__Problem details__
Pull the text out of each of the rows below and copy every line word for word, in the same order.

*** Begin section ***

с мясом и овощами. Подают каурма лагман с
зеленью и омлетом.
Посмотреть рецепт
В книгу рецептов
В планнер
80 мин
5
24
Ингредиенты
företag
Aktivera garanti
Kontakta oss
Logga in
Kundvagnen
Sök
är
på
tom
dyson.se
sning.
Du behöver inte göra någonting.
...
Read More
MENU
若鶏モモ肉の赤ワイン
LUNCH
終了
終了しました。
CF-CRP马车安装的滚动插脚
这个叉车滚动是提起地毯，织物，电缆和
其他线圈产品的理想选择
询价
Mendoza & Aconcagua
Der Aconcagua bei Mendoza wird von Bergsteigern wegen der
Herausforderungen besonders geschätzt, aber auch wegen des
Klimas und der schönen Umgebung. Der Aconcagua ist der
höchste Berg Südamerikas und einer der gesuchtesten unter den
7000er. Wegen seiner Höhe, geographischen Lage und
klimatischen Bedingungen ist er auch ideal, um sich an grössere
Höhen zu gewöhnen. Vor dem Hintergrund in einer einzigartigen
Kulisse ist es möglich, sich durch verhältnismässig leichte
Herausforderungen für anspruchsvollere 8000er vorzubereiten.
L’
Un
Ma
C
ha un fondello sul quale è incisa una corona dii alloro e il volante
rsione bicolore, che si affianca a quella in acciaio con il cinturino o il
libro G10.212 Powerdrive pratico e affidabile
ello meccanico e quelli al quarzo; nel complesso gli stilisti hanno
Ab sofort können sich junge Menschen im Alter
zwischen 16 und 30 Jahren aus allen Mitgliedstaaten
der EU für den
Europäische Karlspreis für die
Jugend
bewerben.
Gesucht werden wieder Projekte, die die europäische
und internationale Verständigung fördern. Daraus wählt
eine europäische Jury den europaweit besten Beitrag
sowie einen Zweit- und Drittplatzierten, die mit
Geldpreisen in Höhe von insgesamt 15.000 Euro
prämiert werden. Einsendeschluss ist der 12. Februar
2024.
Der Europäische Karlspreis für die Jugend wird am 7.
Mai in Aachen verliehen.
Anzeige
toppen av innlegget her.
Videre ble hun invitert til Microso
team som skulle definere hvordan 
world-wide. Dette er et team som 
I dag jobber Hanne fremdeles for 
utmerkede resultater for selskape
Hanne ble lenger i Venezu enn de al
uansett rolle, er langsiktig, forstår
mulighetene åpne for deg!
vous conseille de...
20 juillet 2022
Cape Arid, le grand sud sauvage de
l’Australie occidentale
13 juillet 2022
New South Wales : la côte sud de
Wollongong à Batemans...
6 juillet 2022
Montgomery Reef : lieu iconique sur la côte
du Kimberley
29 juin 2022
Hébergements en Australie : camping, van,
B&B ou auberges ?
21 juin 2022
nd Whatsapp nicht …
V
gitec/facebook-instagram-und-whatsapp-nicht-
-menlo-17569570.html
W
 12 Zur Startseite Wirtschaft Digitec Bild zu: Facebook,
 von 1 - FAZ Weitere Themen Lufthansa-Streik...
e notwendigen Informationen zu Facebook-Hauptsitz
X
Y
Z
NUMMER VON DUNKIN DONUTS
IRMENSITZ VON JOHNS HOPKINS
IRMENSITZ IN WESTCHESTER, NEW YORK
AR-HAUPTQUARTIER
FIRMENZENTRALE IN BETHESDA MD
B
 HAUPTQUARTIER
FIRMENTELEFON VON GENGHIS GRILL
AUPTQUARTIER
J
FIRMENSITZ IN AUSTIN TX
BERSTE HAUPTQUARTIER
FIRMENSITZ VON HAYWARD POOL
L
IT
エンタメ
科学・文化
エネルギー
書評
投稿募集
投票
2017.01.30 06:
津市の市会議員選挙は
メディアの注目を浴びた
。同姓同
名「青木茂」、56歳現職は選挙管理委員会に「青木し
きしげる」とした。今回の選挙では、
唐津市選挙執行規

*** End section ***

__Answer space__
с мясом и овощами. Подают каурма лагман с
зеленью и омлетом.
Посмотреть рецепт
В книгу рецептов
В планнер
80 мин
5
24
Ингредиенты
företag
Aktivera garanti
Kontakta oss
Logga in
Kundvagnen
Sök
är
på
tom
dyson.se
sning.
Du behöver inte göra någonting.
...
Read More
MENU
若鶏モモ肉の赤ワイン
LUNCH
終了
終了しました。
CF-CRP马车安装的滚动插脚
这个叉车滚动是提起地毯，织物，电缆和
其他线圈产品的理想选择
询价
Mendoza & Aconcagua
Der Aconcagua bei Mendoza wird von Bergsteigern wegen der
Herausforderungen besonders geschätzt, aber auch wegen des
Klimas und der schönen Umgebung. Der Aconcagua ist der
höchste Berg Südamerikas und einer der gesuchtesten unter den
7000er. Wegen seiner Höhe, geographischen Lage und
klimatischen Bedingungen ist er auch ideal, um sich an grössere
Höhen zu gewöhnen. Vor dem Hintergrund in einer einzigartigen
Kulisse ist es möglich, sich durch verhältnismässig leichte
Herausforderungen für anspruchsvollere 8000er vorzubereiten.
L’
Un
Ma
C
ha un fondello sul quale è incisa una corona dii alloro e il volante
rsione bicolore, che si affianca a quella in acciaio con il cinturino o il
libro G10.212 Powerdrive pratico e affidabile
ello meccanico e quelli al quarzo; nel complesso gli stilisti hanno
Ab sofort können sich junge Menschen im Alter
zwischen 16 und 30 Jahren aus allen Mitgliedstaaten
der EU für den
Europäische Karlspreis für die
Jugend
bewerben.
Gesucht werden wieder Projekte, die die europäische
und internationale Verständigung fördern. Daraus wählt
eine europäische Jury den europaweit besten Beitrag
sowie einen Zweit- und Drittplatzierten, die mit
Geldpreisen in Höhe von insgesamt 15.000 Euro
prämiert werden. Einsendeschluss ist der 12. Februar
2024.
Der Europäische Karlspreis für die Jugend wird am 7.
Mai in Aachen verliehen.
Anzeige
toppen av innlegget her.
Videre ble hun invitert til Microso
team som skulle definere hvordan 
world-wide. Dette er et team som 
I dag jobber Hanne fremdeles for 
utmerkede resultater for selskape
Hanne ble lenger i Venezu enn de al
uansett rolle, er langsiktig, forstår
mulighetene åpne for deg!
vous conseille de...
20 juillet 2022
Cape Arid, le grand sud sauvage de
l’Australie occidentale
13 juillet 2022
New South Wales : la côte sud de
Wollongong à Batemans...
6 juillet 2022
Montgomery Reef : lieu iconique sur la côte
du Kimberley
29 juin 2022
Hébergements en Australie : camping, van,
B&B ou auberges ?
21 juin 2022
nd Whatsapp nicht …
V
gitec/facebook-instagram-und-whatsapp-nicht-
-menlo-17569570.html
W
 12 Zur Startseite Wirtschaft Digitec Bild zu: Facebook,
 von 1 - FAZ Weitere Themen Lufthansa-Streik...
e notwendigen Informationen zu Facebook-Hauptsitz
X
Y
Z
NUMMER VON DUNKIN DONUTS
IRMENSITZ VON JOHNS HOPKINS
IRMENSITZ IN WESTCHESTER, NEW YORK
AR-HAUPTQUARTIER
FIRMENZENTRALE IN BETHESDA MD
B
 HAUPTQUARTIER
FIRMENTELEFON VON GENGHIS GRILL
AUPTQUARTIER
J
FIRMENSITZ IN AUSTIN TX
BERSTE HAUPTQUARTIER
FIRMENSITZ VON HAYWARD POOL
L
IT
エンタメ
科学・文化
エネルギー
書評
投稿募集
投票
2017.01.30 06:
津市の市会議員選挙は
メディアの注目を浴びた
。同姓同
名「青木茂」、56歳現職は選挙管理委員会に「青木し
きしげる」とした。今回の選挙では、
唐津市選挙執行規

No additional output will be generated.